++++ DATA SHOWN
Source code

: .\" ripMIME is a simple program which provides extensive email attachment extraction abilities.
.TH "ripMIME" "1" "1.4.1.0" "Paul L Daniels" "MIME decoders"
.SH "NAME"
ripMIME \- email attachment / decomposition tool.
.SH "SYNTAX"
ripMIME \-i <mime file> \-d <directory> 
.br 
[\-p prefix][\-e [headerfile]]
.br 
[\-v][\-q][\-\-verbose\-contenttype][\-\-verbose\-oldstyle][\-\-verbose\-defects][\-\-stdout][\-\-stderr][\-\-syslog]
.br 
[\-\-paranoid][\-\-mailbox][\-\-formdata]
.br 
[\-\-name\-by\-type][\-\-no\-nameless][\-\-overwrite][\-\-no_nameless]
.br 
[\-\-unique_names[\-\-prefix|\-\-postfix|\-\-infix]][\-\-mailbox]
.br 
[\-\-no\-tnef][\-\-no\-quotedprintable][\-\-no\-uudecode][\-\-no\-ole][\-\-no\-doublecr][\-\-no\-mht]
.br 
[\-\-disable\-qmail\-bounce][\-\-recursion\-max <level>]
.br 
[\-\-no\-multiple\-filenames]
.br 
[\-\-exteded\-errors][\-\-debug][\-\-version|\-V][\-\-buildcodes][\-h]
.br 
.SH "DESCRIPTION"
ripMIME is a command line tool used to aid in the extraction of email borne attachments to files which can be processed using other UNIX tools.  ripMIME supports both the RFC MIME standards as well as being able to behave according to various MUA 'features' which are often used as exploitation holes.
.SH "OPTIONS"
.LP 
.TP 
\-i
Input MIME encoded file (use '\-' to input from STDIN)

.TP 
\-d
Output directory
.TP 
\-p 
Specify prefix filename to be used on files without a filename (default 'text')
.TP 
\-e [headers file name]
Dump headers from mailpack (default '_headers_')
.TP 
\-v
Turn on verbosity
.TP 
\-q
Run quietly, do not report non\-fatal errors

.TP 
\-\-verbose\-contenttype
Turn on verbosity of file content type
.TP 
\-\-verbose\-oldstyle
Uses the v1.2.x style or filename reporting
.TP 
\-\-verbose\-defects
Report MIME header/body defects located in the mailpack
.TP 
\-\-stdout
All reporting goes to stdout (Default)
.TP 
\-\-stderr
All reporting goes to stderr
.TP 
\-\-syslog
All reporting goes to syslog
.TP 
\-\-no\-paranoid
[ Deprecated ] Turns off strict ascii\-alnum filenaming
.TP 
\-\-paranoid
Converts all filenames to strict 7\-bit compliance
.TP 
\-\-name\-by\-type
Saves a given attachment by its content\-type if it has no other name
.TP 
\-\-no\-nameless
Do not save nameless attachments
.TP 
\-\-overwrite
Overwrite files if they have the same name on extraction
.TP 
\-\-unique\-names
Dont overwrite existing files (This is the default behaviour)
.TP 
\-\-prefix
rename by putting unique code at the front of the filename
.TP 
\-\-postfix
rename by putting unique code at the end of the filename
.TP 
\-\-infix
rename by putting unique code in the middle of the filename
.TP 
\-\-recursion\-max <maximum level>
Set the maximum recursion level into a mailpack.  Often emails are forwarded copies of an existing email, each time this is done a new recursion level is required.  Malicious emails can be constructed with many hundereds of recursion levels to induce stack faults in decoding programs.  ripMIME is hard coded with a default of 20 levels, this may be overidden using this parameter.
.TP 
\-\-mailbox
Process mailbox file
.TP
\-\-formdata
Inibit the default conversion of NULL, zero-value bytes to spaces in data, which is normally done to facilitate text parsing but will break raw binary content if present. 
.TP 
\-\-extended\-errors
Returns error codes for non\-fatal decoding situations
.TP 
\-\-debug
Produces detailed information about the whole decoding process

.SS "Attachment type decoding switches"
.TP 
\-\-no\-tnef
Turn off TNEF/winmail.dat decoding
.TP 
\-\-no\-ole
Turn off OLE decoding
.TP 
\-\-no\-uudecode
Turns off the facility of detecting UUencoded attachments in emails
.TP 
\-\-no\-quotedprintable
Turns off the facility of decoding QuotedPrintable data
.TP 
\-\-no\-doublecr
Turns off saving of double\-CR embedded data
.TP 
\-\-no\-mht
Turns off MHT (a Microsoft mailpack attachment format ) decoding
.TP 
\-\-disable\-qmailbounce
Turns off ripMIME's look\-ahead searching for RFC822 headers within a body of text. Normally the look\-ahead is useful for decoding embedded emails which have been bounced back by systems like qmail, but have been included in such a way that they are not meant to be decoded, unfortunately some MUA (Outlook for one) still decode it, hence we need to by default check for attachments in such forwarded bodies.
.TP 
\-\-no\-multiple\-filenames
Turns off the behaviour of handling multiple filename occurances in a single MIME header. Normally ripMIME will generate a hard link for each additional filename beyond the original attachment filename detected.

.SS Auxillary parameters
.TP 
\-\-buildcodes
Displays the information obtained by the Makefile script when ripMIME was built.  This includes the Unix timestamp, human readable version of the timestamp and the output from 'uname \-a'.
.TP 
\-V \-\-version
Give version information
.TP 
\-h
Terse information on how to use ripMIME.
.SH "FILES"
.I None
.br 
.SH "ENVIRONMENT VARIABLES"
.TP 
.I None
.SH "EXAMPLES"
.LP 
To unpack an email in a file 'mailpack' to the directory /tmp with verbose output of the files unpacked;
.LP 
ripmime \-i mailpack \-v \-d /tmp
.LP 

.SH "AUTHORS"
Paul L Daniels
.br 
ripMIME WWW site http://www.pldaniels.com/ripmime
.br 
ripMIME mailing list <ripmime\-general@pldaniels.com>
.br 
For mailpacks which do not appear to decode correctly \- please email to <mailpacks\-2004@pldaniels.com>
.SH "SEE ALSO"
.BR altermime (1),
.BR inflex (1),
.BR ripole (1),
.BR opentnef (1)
++++++++
# BRIEF
All entries above are to be reproduced exactly.

# COMPLETED TASK
Source code

: .\" ripMIME is a simple program which provides extensive email attachment extraction abilities.
.TH "ripMIME" "1" "1.4.1.0" "Paul L Daniels" "MIME decoders"
.SH "NAME"
ripMIME \- email attachment / decomposition tool.
.SH "SYNTAX"
ripMIME \-i <mime file> \-d <directory> 
.br 
[\-p prefix][\-e [headerfile]]
.br 
[\-v][\-q][\-\-verbose\-contenttype][\-\-verbose\-oldstyle][\-\-verbose\-defects][\-\-stdout][\-\-stderr][\-\-syslog]
.br 
[\-\-paranoid][\-\-mailbox][\-\-formdata]
.br 
[\-\-name\-by\-type][\-\-no\-nameless][\-\-overwrite][\-\-no_nameless]
.br 
[\-\-unique_names[\-\-prefix|\-\-postfix|\-\-infix]][\-\-mailbox]
.br 
[\-\-no\-tnef][\-\-no\-quotedprintable][\-\-no\-uudecode][\-\-no\-ole][\-\-no\-doublecr][\-\-no\-mht]
.br 
[\-\-disable\-qmail\-bounce][\-\-recursion\-max <level>]
.br 
[\-\-no\-multiple\-filenames]
.br 
[\-\-exteded\-errors][\-\-debug][\-\-version|\-V][\-\-buildcodes][\-h]
.br 
.SH "DESCRIPTION"
ripMIME is a command line tool used to aid in the extraction of email borne attachments to files which can be processed using other UNIX tools.  ripMIME supports both the RFC MIME standards as well as being able to behave according to various MUA 'features' which are often used as exploitation holes.
.SH "OPTIONS"
.LP 
.TP 
\-i
Input MIME encoded file (use '\-' to input from STDIN)

.TP 
\-d
Output directory
.TP 
\-p 
Specify prefix filename to be used on files without a filename (default 'text')
.TP 
\-e [headers file name]
Dump headers from mailpack (default '_headers_')
.TP 
\-v
Turn on verbosity
.TP 
\-q
Run quietly, do not report non\-fatal errors

.TP 
\-\-verbose\-contenttype
Turn on verbosity of file content type
.TP 
\-\-verbose\-oldstyle
Uses the v1.2.x style or filename reporting
.TP 
\-\-verbose\-defects
Report MIME header/body defects located in the mailpack
.TP 
\-\-stdout
All reporting goes to stdout (Default)
.TP 
\-\-stderr
All reporting goes to stderr
.TP 
\-\-syslog
All reporting goes to syslog
.TP 
\-\-no\-paranoid
[ Deprecated ] Turns off strict ascii\-alnum filenaming
.TP 
\-\-paranoid
Converts all filenames to strict 7\-bit compliance
.TP 
\-\-name\-by\-type
Saves a given attachment by its content\-type if it has no other name
.TP 
\-\-no\-nameless
Do not save nameless attachments
.TP 
\-\-overwrite
Overwrite files if they have the same name on extraction
.TP 
\-\-unique\-names
Dont overwrite existing files (This is the default behaviour)
.TP 
\-\-prefix
rename by putting unique code at the front of the filename
.TP 
\-\-postfix
rename by putting unique code at the end of the filename
.TP 
\-\-infix
rename by putting unique code in the middle of the filename
.TP 
\-\-recursion\-max <maximum level>
Set the maximum recursion level into a mailpack.  Often emails are forwarded copies of an existing email, each time this is done a new recursion level is required.  Malicious emails can be constructed with many hundereds of recursion levels to induce stack faults in decoding programs.  ripMIME is hard coded with a default of 20 levels, this may be overidden using this parameter.
.TP 
\-\-mailbox
Process mailbox file
.TP
\-\-formdata
Inibit the default conversion of NULL, zero-value bytes to spaces in data, which is normally done to facilitate text parsing but will break raw binary content if present. 
.TP 
\-\-extended\-errors
Returns error codes for non\-fatal decoding situations
.TP 
\-\-debug
Produces detailed information about the whole decoding process

.SS "Attachment type decoding switches"
.TP 
\-\-no\-tnef
Turn off TNEF/winmail.dat decoding
.TP 
\-\-no\-ole
Turn off OLE decoding
.TP 
\-\-no\-uudecode
Turns off the facility of detecting UUencoded attachments in emails
.TP 
\-\-no\-quotedprintable
Turns off the facility of decoding QuotedPrintable data
.TP 
\-\-no\-doublecr
Turns off saving of double\-CR embedded data
.TP 
\-\-no\-mht
Turns off MHT (a Microsoft mailpack attachment format ) decoding
.TP 
\-\-disable\-qmailbounce
Turns off ripMIME's look\-ahead searching for RFC822 headers within a body of text. Normally the look\-ahead is useful for decoding embedded emails which have been bounced back by systems like qmail, but have been included in such a way that they are not meant to be decoded, unfortunately some MUA (Outlook for one) still decode it, hence we need to by default check for attachments in such forwarded bodies.
.TP 
\-\-no\-multiple\-filenames
Turns off the behaviour of handling multiple filename occurances in a single MIME header. Normally ripMIME will generate a hard link for each additional filename beyond the original attachment filename detected.

.SS Auxillary parameters
.TP 
\-\-buildcodes
Displays the information obtained by the Makefile script when ripMIME was built.  This includes the Unix timestamp, human readable version of the timestamp and the output from 'uname \-a'.
.TP 
\-V \-\-version
Give version information
.TP 
\-h
Terse information on how to use ripMIME.
.SH "FILES"
.I None
.br 
.SH "ENVIRONMENT VARIABLES"
.TP 
.I None
.SH "EXAMPLES"
.LP 
To unpack an email in a file 'mailpack' to the directory /tmp with verbose output of the files unpacked;
.LP 
ripmime \-i mailpack \-v \-d /tmp
.LP 

.SH "AUTHORS"
Paul L Daniels
.br 
ripMIME WWW site http://www.pldaniels.com/ripmime
.br 
ripMIME mailing list <ripmime\-general@pldaniels.com>
.br 
For mailpacks which do not appear to decode correctly \- please email to <mailpacks\-2004@pldaniels.com>
.SH "SEE ALSO"
.BR altermime (1),
.BR inflex (1),
.BR ripole (1),
.BR opentnef (1)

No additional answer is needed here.